Buying a home in Raynes Park
Ashworths are ideally placed for buying your new home in Raynes Park, and if you are new to the area we are pleased to share a few tips and interesting facts about the area.
Raynes Park is a leafy residential suburb between Wimbledon and New Malden with one of the largest proportions of green open space in south-west London. Raynes Park is nestled perfectly between the hustle and bustle of central London and the quiet greenery of Surrey County. Formerly rural farmland on the outskirts of London, Raynes Park was only developed in the late 19th century with the opening of the station in 1871. It’s the fast connections to Waterloo that continues to draw people here today – and the fact that it’s the stop before busier Wimbledon means you can almost always get a seat. Raynes Park is an emerging and dynamic town centre. Major brands are beginning to open up, a tell tale sign of progression. With a low crime rate and a warm, welcoming community spirit, Raynes Park is popular with young buyers especially couples with small children. Many Londoners find themselves upsizing to Raynes Park for a better quality of living.
- Cannon Hill Common contains woodland that is over 140 years old and is Grade 1 for Nature Conservation.
- Richard Briers, famous for starring in “Ever Decreasing Circles”, was a famous resident, as was Oliver Reed.
- MyRaynesPark Festival is an annual summer weeklong arts and cultural event.
Properties in Raynes Park
Unusually the arrival of the railway didn’t result in an immediate development boom. A major player in this development was Richard Garth, Lord of the Manor of Morden who began laying out the suburb. Grand Drive was originally built as a carriageway to the railway station with the first road being Blenheim Road. Large mansions appeared on Grand Drive in the 1880s with the “Apostles” being built in the 1890s. These were 12 roads, hence the name “Apostles”, such as Aston Road, Prince Georges Road, Edna Road and Chestnut Road are exceedingly sought after. The Cannon Hill Estate was built by George Blay in the 1930s. Most homes are quite spacious and a mixture of both terraced and semi-detached houses.

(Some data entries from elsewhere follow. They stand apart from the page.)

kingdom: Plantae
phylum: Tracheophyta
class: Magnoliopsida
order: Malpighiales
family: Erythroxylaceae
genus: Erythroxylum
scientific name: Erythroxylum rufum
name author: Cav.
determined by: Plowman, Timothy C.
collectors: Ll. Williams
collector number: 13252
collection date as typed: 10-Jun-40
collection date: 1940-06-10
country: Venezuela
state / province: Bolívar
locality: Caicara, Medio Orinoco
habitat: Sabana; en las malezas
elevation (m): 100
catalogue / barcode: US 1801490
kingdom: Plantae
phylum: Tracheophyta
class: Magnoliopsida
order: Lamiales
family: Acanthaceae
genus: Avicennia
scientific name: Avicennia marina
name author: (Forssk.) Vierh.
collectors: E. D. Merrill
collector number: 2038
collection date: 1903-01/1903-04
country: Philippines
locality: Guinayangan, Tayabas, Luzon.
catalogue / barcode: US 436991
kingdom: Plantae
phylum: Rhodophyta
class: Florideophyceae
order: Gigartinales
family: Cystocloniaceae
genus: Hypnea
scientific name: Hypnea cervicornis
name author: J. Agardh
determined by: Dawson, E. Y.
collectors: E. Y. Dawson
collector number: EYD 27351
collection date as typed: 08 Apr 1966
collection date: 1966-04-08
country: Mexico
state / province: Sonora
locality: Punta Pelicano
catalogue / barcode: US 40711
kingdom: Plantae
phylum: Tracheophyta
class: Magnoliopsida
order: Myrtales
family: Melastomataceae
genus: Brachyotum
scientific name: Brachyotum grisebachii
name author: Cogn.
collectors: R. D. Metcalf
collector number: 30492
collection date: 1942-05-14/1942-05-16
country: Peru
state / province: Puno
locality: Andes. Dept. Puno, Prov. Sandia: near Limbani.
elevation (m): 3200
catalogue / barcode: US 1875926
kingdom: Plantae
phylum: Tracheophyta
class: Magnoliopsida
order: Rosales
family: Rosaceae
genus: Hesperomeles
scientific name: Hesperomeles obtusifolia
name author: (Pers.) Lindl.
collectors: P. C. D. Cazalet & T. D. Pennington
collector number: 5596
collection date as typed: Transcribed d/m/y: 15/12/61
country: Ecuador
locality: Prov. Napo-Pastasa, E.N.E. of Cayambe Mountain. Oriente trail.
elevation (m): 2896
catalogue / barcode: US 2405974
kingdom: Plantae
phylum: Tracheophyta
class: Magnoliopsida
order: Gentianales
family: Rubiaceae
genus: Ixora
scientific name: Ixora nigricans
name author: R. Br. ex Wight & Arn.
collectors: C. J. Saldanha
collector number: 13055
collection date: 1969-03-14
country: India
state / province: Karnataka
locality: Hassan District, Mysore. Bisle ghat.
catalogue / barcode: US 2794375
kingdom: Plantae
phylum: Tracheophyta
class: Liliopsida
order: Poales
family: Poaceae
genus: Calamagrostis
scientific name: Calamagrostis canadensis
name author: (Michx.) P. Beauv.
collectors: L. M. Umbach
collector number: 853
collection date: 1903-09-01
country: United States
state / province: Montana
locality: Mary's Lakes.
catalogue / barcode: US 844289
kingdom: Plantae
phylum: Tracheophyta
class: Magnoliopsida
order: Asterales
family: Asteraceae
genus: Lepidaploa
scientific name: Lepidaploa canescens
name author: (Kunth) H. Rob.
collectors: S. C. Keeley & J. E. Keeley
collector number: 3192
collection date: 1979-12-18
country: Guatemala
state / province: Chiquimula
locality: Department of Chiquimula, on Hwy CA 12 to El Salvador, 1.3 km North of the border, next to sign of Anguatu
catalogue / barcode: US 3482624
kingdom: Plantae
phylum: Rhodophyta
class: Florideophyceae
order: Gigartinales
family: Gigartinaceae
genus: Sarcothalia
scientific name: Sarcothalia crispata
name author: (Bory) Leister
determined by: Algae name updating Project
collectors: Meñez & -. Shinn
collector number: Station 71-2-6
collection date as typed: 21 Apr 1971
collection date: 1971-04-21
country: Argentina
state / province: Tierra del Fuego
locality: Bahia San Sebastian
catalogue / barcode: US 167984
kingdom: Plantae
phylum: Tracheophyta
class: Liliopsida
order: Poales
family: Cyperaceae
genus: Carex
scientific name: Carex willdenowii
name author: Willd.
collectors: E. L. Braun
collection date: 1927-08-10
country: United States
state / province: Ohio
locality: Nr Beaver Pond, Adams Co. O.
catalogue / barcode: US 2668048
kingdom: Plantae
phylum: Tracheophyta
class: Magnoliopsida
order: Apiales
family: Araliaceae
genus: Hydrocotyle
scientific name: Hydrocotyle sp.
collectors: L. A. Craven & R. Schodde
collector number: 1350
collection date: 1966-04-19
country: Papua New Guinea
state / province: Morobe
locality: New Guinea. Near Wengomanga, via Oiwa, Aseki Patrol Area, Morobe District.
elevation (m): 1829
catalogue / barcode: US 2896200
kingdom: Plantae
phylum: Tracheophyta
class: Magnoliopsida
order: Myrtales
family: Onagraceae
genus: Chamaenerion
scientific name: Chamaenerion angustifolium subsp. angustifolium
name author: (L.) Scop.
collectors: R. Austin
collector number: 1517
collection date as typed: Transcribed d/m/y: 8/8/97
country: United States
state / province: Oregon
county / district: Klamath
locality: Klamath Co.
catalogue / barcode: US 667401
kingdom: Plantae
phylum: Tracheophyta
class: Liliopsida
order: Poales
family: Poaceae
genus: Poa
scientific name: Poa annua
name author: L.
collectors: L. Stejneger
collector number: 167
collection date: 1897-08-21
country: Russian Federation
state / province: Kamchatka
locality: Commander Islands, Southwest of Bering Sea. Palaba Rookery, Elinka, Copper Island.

Raynes Park residents certainly benefit from the area’s significantly slower development. Some properties feel as spacious and secluded as countryside cottages. Nowhere is this more true than the large detached properties towards Wimbledon, but the Victorian and Edwardian terraced homes and 1930s houses in the area have also retained a picturesque beauty as many boast gardens and off street parking.
There are a number of top quality restaurants and pubs in the vicinity. The Apostles wine bar is open late on weekends and is very popular. Lime and Thyme is the go to place for pizza, while reservations are recommended at Hashi for Sushi. Cah Chi is an unassuming Koran Barbeque that shouldn’t be underestimated. Closer to Wimbledon is Light House offering robust and flavoursome Italian dishes.
Raynes Park offers plenty to do in the way of activities through its proximity to the Grade 1 listed Cannon Hill Common, ideal for walking, cycling and fishing. For shoppers, Coombe Lane was voted London’s best performing high street in 2012 – serviced by a post office, banks and independent shops as well as a handful of well-selected chain stores.
There is a good selection of schools, with desirable Hollymount and West Wimbledon being oversubscribed.
Primary Schools: Hollymount School, West Wimbledon Primary School, The Norwegian School in London, Blossom House School.
Secondary Schools: Hall School Wimbledon, Blossom House School, Raynes Park High School, Ursuline High School Wimbledon, The Norwegian School in London.